WHAT YOU NEED TO DO: Copy the lines below word for word, leaving the pictures out.

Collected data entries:
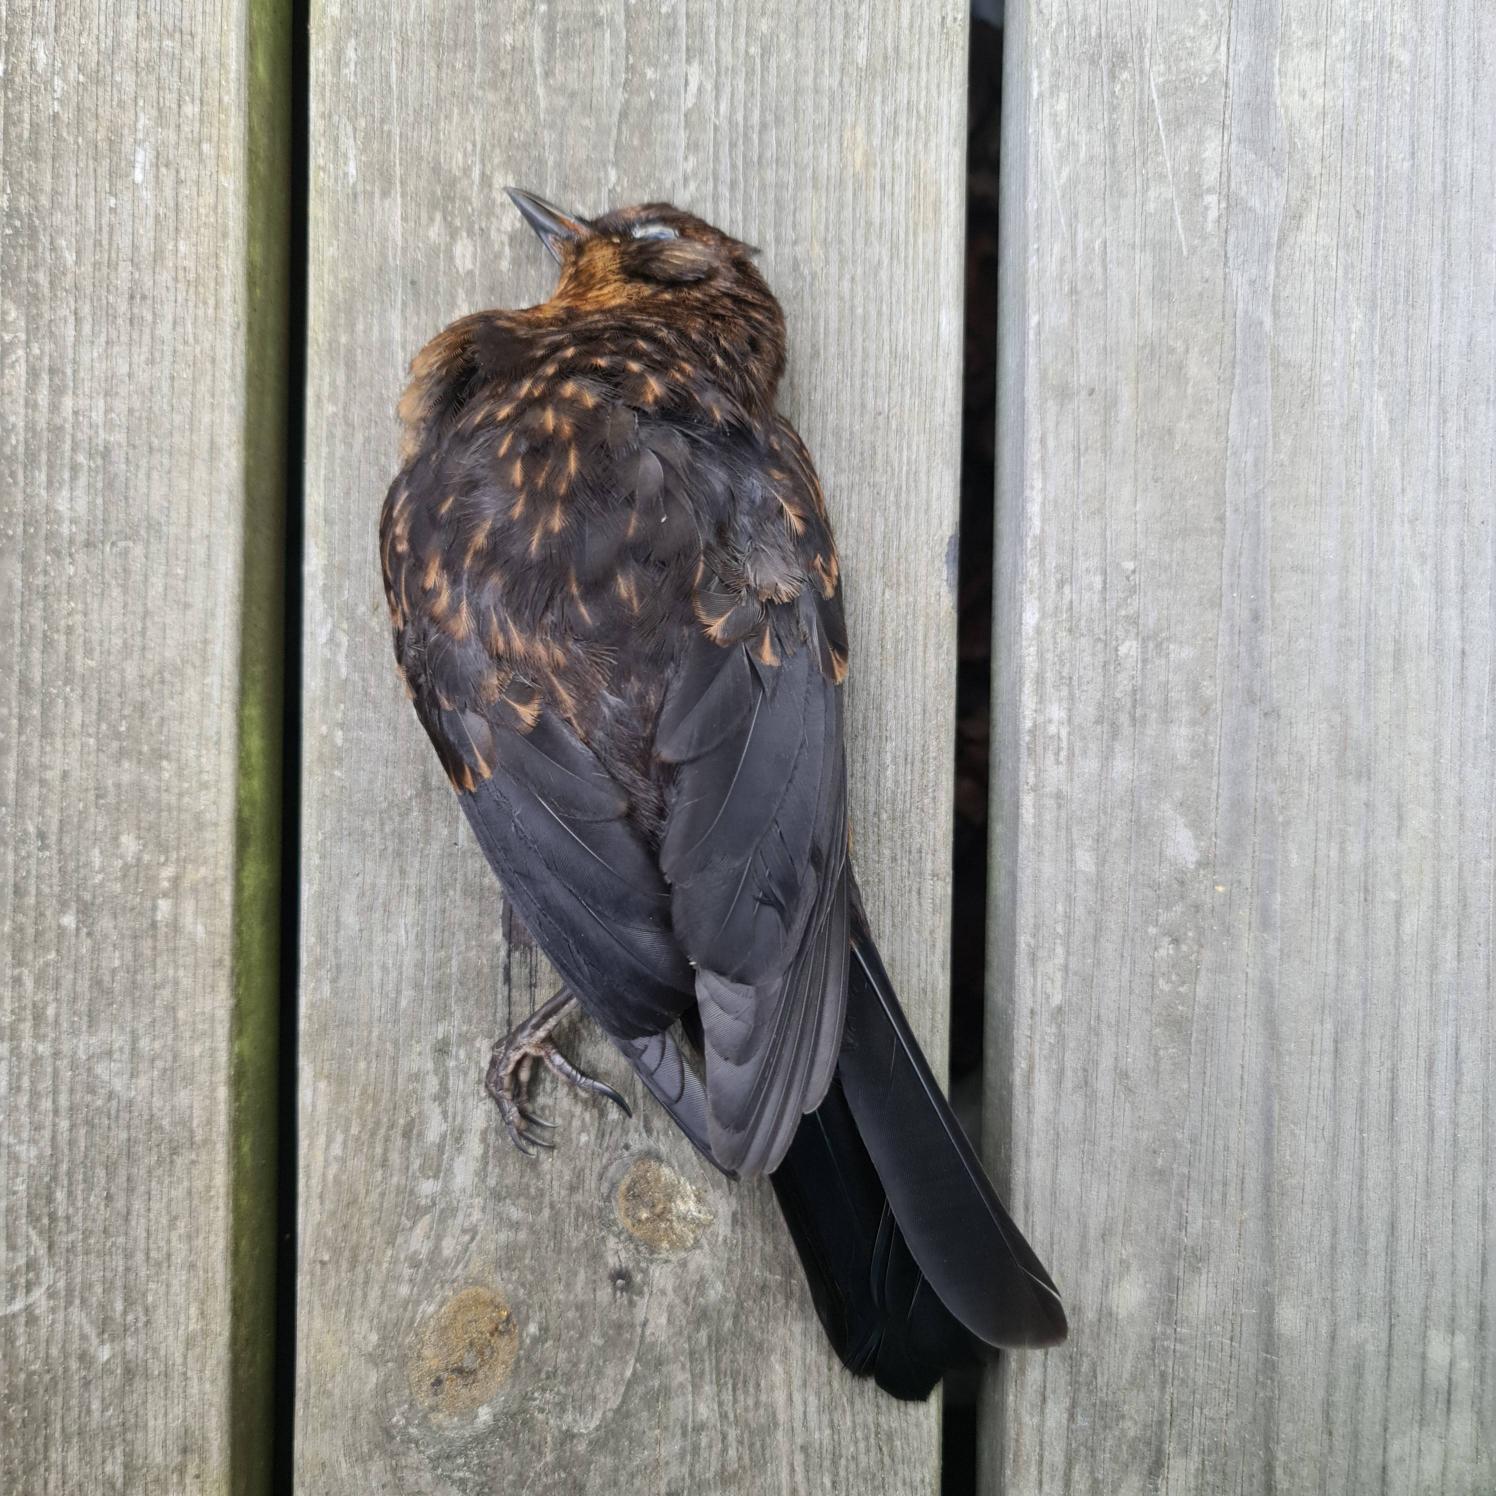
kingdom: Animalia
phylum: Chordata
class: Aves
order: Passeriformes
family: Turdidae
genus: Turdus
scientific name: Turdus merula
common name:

WRITTEN SOLUTION:
kingdom: Animalia
phylum: Chordata
class: Aves
order: Passeriformes
family: Turdidae
genus: Turdus
scientific name: Turdus merula
common name:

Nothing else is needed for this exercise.